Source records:

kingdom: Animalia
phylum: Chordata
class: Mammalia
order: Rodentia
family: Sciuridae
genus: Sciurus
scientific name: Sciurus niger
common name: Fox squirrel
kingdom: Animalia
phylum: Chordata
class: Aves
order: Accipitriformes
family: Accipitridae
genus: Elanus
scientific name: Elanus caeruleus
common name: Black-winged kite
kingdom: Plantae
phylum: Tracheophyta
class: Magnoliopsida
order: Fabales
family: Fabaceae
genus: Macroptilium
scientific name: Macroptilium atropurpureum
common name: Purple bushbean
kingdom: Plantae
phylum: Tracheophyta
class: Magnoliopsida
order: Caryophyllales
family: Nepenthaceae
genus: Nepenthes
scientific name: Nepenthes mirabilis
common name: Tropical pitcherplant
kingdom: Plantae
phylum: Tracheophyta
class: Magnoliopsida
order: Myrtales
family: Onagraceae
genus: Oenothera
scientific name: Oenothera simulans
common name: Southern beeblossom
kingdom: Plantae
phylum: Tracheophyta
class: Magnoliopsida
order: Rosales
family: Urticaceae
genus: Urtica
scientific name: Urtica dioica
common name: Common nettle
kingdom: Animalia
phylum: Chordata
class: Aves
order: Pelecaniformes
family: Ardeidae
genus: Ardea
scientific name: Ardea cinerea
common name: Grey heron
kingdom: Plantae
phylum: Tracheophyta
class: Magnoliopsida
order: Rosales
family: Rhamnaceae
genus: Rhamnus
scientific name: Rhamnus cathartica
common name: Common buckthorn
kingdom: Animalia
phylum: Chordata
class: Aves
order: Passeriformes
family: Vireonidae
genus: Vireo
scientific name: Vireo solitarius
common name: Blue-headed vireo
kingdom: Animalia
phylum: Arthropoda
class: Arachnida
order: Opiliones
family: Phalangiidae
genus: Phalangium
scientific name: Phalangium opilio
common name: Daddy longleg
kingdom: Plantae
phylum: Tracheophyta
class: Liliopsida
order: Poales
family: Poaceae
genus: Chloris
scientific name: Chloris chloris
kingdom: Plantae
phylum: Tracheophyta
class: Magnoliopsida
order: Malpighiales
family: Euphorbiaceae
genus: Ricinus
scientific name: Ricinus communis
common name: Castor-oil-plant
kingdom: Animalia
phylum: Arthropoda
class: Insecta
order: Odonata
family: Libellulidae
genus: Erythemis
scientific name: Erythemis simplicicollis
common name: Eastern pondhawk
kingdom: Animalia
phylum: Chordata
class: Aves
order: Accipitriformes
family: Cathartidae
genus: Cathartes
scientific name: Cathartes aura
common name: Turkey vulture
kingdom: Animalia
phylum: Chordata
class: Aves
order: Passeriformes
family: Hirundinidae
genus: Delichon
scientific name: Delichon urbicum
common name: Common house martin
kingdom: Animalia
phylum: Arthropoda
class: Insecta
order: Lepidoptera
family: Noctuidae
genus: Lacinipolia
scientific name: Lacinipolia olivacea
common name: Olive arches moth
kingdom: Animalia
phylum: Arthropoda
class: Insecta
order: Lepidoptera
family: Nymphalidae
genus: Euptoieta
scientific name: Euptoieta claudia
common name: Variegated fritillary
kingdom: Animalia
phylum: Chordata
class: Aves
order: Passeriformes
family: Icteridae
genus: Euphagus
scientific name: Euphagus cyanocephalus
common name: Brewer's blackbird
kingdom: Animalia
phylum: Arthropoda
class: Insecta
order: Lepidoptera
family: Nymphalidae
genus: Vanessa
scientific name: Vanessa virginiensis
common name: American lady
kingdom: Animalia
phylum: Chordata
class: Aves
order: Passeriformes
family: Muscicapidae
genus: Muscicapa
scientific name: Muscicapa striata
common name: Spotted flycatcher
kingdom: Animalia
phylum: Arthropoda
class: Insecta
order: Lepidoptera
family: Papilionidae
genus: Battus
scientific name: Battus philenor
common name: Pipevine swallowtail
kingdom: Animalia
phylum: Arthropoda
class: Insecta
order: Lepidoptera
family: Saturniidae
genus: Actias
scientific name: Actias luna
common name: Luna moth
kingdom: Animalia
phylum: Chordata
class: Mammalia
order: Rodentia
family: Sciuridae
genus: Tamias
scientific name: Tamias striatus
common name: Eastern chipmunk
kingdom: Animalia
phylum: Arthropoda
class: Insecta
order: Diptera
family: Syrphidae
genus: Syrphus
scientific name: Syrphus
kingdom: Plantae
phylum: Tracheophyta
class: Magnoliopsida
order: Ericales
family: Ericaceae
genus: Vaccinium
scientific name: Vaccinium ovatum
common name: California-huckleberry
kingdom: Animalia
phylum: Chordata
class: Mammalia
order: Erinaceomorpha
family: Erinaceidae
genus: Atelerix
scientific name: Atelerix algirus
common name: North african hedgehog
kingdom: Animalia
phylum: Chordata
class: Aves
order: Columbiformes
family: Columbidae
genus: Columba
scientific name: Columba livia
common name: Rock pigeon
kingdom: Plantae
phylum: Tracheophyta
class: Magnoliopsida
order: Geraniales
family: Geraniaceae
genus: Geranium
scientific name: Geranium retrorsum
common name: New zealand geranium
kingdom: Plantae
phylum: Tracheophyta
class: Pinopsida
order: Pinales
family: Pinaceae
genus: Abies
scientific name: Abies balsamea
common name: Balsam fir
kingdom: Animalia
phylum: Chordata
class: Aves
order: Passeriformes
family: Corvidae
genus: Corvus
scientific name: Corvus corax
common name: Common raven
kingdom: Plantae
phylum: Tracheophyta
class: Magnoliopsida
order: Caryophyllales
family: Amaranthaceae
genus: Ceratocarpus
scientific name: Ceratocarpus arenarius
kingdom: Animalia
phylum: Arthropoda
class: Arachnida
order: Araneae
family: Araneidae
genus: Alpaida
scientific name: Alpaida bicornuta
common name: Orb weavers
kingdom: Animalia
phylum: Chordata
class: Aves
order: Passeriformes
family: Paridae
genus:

Written instruction: Copy out every line of the items above without changing a single character.

Expected output:
kingdom: Animalia
phylum: Chordata
class: Mammalia
order: Rodentia
family: Sciuridae
genus: Sciurus
scientific name: Sciurus niger
common name: Fox squirrel
kingdom: Animalia
phylum: Chordata
class: Aves
order: Accipitriformes
family: Accipitridae
genus: Elanus
scientific name: Elanus caeruleus
common name: Black-winged kite
kingdom: Plantae
phylum: Tracheophyta
class: Magnoliopsida
order: Fabales
family: Fabaceae
genus: Macroptilium
scientific name: Macroptilium atropurpureum
common name: Purple bushbean
kingdom: Plantae
phylum: Tracheophyta
class: Magnoliopsida
order: Caryophyllales
family: Nepenthaceae
genus: Nepenthes
scientific name: Nepenthes mirabilis
common name: Tropical pitcherplant
kingdom: Plantae
phylum: Tracheophyta
class: Magnoliopsida
order: Myrtales
family: Onagraceae
genus: Oenothera
scientific name: Oenothera simulans
common name: Southern beeblossom
kingdom: Plantae
phylum: Tracheophyta
class: Magnoliopsida
order: Rosales
family: Urticaceae
genus: Urtica
scientific name: Urtica dioica
common name: Common nettle
kingdom: Animalia
phylum: Chordata
class: Aves
order: Pelecaniformes
family: Ardeidae
genus: Ardea
scientific name: Ardea cinerea
common name: Grey heron
kingdom: Plantae
phylum: Tracheophyta
class: Magnoliopsida
order: Rosales
family: Rhamnaceae
genus: Rhamnus
scientific name: Rhamnus cathartica
common name: Common buckthorn
kingdom: Animalia
phylum: Chordata
class: Aves
order: Passeriformes
family: Vireonidae
genus: Vireo
scientific name: Vireo solitarius
common name: Blue-headed vireo
kingdom: Animalia
phylum: Arthropoda
class: Arachnida
order: Opiliones
family: Phalangiidae
genus: Phalangium
scientific name: Phalangium opilio
common name: Daddy longleg
kingdom: Plantae
phylum: Tracheophyta
class: Liliopsida
order: Poales
family: Poaceae
genus: Chloris
scientific name: Chloris chloris
kingdom: Plantae
phylum: Tracheophyta
class: Magnoliopsida
order: Malpighiales
family: Euphorbiaceae
genus: Ricinus
scientific name: Ricinus communis
common name: Castor-oil-plant
kingdom: Animalia
phylum: Arthropoda
class: Insecta
order: Odonata
family: Libellulidae
genus: Erythemis
scientific name: Erythemis simplicicollis
common name: Eastern pondhawk
kingdom: Animalia
phylum: Chordata
class: Aves
order: Accipitriformes
family: Cathartidae
genus: Cathartes
scientific name: Cathartes aura
common name: Turkey vulture
kingdom: Animalia
phylum: Chordata
class: Aves
order: Passeriformes
family: Hirundinidae
genus: Delichon
scientific name: Delichon urbicum
common name: Common house martin
kingdom: Animalia
phylum: Arthropoda
class: Insecta
order: Lepidoptera
family: Noctuidae
genus: Lacinipolia
scientific name: Lacinipolia olivacea
common name: Olive arches moth
kingdom: Animalia
phylum: Arthropoda
class: Insecta
order: Lepidoptera
family: Nymphalidae
genus: Euptoieta
scientific name: Euptoieta claudia
common name: Variegated fritillary
kingdom: Animalia
phylum: Chordata
class: Aves
order: Passeriformes
family: Icteridae
genus: Euphagus
scientific name: Euphagus cyanocephalus
common name: Brewer's blackbird
kingdom: Animalia
phylum: Arthropoda
class: Insecta
order: Lepidoptera
family: Nymphalidae
genus: Vanessa
scientific name: Vanessa virginiensis
common name: American lady
kingdom: Animalia
phylum: Chordata
class: Aves
order: Passeriformes
family: Muscicapidae
genus: Muscicapa
scientific name: Muscicapa striata
common name: Spotted flycatcher
kingdom: Animalia
phylum: Arthropoda
class: Insecta
order: Lepidoptera
family: Papilionidae
genus: Battus
scientific name: Battus philenor
common name: Pipevine swallowtail
kingdom: Animalia
phylum: Arthropoda
class: Insecta
order: Lepidoptera
family: Saturniidae
genus: Actias
scientific name: Actias luna
common name: Luna moth
kingdom: Animalia
phylum: Chordata
class: Mammalia
order: Rodentia
family: Sciuridae
genus: Tamias
scientific name: Tamias striatus
common name: Eastern chipmunk
kingdom: Animalia
phylum: Arthropoda
class: Insecta
order: Diptera
family: Syrphidae
genus: Syrphus
scientific name: Syrphus
kingdom: Plantae
phylum: Tracheophyta
class: Magnoliopsida
order: Ericales
family: Ericaceae
genus: Vaccinium
scientific name: Vaccinium ovatum
common name: California-huckleberry
kingdom: Animalia
phylum: Chordata
class: Mammalia
order: Erinaceomorpha
family: Erinaceidae
genus: Atelerix
scientific name: Atelerix algirus
common name: North african hedgehog
kingdom: Animalia
phylum: Chordata
class: Aves
order: Columbiformes
family: Columbidae
genus: Columba
scientific name: Columba livia
common name: Rock pigeon
kingdom: Plantae
phylum: Tracheophyta
class: Magnoliopsida
order: Geraniales
family: Geraniaceae
genus: Geranium
scientific name: Geranium retrorsum
common name: New zealand geranium
kingdom: Plantae
phylum: Tracheophyta
class: Pinopsida
order: Pinales
family: Pinaceae
genus: Abies
scientific name: Abies balsamea
common name: Balsam fir
kingdom: Animalia
phylum: Chordata
class: Aves
order: Passeriformes
family: Corvidae
genus: Corvus
scientific name: Corvus corax
common name: Common raven
kingdom: Plantae
phylum: Tracheophyta
class: Magnoliopsida
order: Caryophyllales
family: Amaranthaceae
genus: Ceratocarpus
scientific name: Ceratocarpus arenarius
kingdom: Animalia
phylum: Arthropoda
class: Arachnida
order: Araneae
family: Araneidae
genus: Alpaida
scientific name: Alpaida bicornuta
common name: Orb weavers
kingdom: Animalia
phylum: Chordata
class: Aves
order: Passeriformes
family: Paridae
genus:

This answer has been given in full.